Exercício: No texto sobre a tarifa de Trump para medicamentos importados, qual teto o acordo comercial de julho entre a União Europeia e os Estados Unidos previa para os medicamentos? Responda em poucas palavras, por favor.

O anúncio de Donald Trump de impor, a partir de 1º de outubro, uma tarifa de 100% sobre medicamentos de marca e patenteados importados acendeu um alerta em Bruxelas, que teme ver corroído o acordo comercial fechado em julho com os Estados Unidos. O pacto, celebrado como vitória diplomática europeia, previa teto de 15% para os medicamentos, um avanço em relação ao risco de sobretaxas mais severas. A decisão do republicano, porém, lança dúvidas sobre a solidez dos compromissos assumidos e pressiona a União Europeia a buscar “acordos diferentes”, segundo o comissário de Comércio, Maros Sefcovic. A iminência da entrada em vigor adiciona urgência às negociações transatlânticas.
A Comissão Europeia insiste que o setor farmacêutico do bloco está protegido pelo acordo em vigor e que, até agora, Washington tem cumprido sua parte. O porta-voz adjunto da Comissão, Olof Gill, afirmou que a cláusula de 15% é “uma apólice de seguro clara e abrangente” para os exportadores europeus. Autoridades europeias manifestaram confiança de que o acordo de julho continuará valendo para produtos farmacêuticos da UE, isentando-os da tarifa punitiva.
Mas a mensagem de Trump em sua rede Truth Social, condicionando a isenção à construção de fábricas em solo americano, expõe uma tensão latente: o uso da política tarifária como alavanca para forçar relocalização industrial. A medida tem um recorte preciso: aplica-se apenas a medicamentos com marca ou patenteados, deixando de fora os genéricos, o que sugere foco em produtos de maior valor agregado e pressão sobre grandes fabricantes multinacionais.

Extrato de dados:
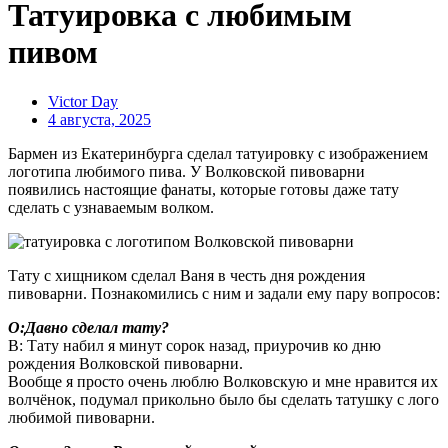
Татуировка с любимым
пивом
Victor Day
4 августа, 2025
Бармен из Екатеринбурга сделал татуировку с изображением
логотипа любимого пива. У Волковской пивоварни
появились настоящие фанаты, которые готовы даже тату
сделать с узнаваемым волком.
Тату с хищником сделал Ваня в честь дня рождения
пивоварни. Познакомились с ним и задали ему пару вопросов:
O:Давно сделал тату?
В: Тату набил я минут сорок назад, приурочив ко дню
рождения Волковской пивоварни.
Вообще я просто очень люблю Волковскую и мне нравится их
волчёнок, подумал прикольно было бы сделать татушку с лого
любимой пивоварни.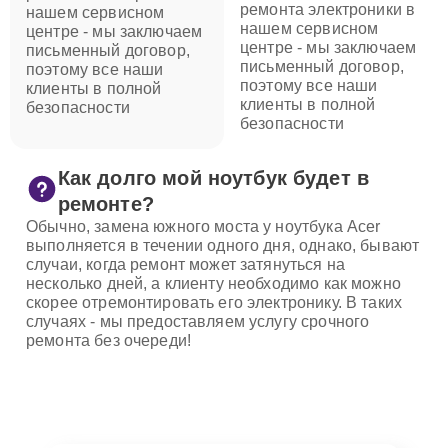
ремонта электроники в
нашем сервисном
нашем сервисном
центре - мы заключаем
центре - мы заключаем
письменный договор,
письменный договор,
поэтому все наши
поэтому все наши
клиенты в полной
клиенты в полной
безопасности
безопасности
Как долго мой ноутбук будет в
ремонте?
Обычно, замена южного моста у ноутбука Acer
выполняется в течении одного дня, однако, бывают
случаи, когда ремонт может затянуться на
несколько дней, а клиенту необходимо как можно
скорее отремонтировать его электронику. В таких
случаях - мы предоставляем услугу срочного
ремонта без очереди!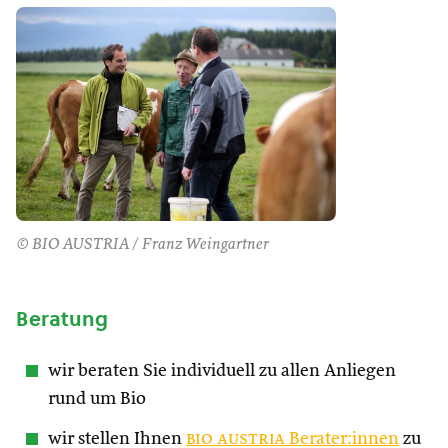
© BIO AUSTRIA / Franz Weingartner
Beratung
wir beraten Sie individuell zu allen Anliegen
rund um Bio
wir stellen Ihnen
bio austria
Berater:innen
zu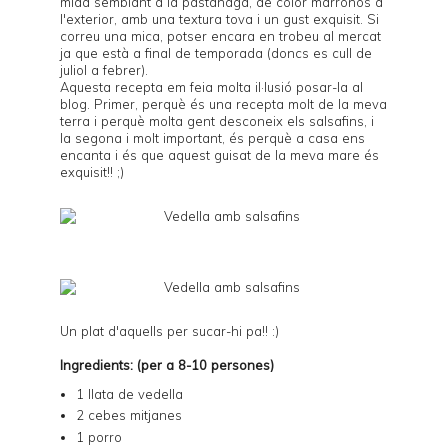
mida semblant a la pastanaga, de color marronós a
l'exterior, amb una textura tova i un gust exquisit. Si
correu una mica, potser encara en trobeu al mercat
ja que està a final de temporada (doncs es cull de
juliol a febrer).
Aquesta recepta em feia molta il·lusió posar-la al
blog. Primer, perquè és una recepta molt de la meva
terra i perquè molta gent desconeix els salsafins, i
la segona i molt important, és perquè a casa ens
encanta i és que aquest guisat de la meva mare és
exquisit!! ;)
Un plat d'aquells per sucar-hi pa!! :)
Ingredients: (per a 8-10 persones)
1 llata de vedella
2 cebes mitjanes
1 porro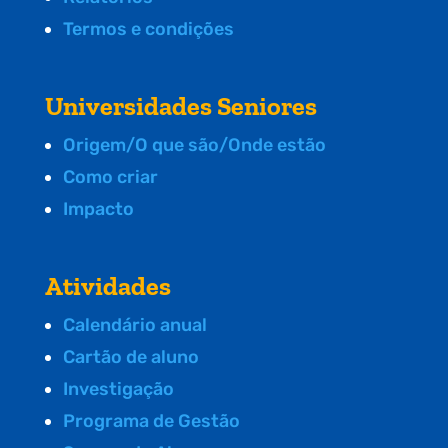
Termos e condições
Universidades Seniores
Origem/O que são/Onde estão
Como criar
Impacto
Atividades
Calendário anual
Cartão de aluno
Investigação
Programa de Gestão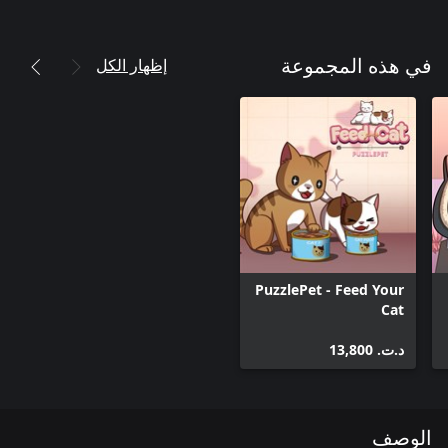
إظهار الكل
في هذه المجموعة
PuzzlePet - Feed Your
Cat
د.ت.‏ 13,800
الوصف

Resposta ao exercício: Um teto de 15%.